Ehrenwerte Musliminnen und Muslime! Unsere Predigt handelt über die Bedeutung der Dankbarkeit im Islam.
Im Islam spielt die Dankbarkeit eine fundamentale Rolle in der Beziehung des Gläubigen zu Gott. Sie ist nicht nur ein Ausdruck des Erkennens und Würdigens der unzähligen Gnadengaben, die Gott dem Menschen gewährt, sondern auch eine Form des Gottesdienstes, die die Bindung zwischen dem Schöpfer und dem Menschen stärkt. Dankbarkeit ist nicht auf bloße Worte beschränkt; sie erfordert eine tiefe innere Haltung, die sowohl im Herzen als auch in den Taten sichtbar wird.
Dankbarkeit bedeutet im islamischen Sinne, dass der Gläubige die von Gott gegebenen Gnadengaben wahrnimmt, sie schätzt und sich bewusst macht, dass alles, was er besitzt, ein Geschenk des Schöpfers ist.
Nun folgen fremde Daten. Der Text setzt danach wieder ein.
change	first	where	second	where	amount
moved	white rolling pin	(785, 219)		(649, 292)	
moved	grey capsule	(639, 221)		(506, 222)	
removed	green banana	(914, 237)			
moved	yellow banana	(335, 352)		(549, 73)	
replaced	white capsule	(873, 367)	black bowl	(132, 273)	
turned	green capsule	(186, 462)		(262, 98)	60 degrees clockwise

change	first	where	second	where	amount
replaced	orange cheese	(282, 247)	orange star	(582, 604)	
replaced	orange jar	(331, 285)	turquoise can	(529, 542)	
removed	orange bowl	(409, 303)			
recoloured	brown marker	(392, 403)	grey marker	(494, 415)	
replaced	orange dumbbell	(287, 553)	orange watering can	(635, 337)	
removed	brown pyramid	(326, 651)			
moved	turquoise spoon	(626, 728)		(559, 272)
Diese Haltung sollte dazu führen, dass der Mensch sich nicht nur verbal bei Gott bedankt, sondern auch die Gnadenaben, die er erhalten hat, in einer Weise nutzt, die Gott wohlgefällig ist. Der Koran betont immer wieder, dass Gott den Menschen unzählige Gnadengaben gegeben hat, die von der Gesundheit über das tägliche Brot bis hin zu familiärem Glück reichen. Eine bekannte Stelle aus dem Koran lautet: „Und (gedenkt der Zeit) als euer Herr verkündete: „Wenn ihr dankbar seid (für Meine Gnadenbeweise), werde Ich euch fürwahr mehr geben; seid ihr jedoch undankbar, dann wird Meine Strafe gewiss streng sein.” (Sūre Abraham, Vers 7). Dieser Vers macht deutlich, dass Dankbarkeit nicht nur eine Tugend ist, sondern auch die Bedingung dafür, dass Gottes Segen und Gnade weiter bestehen.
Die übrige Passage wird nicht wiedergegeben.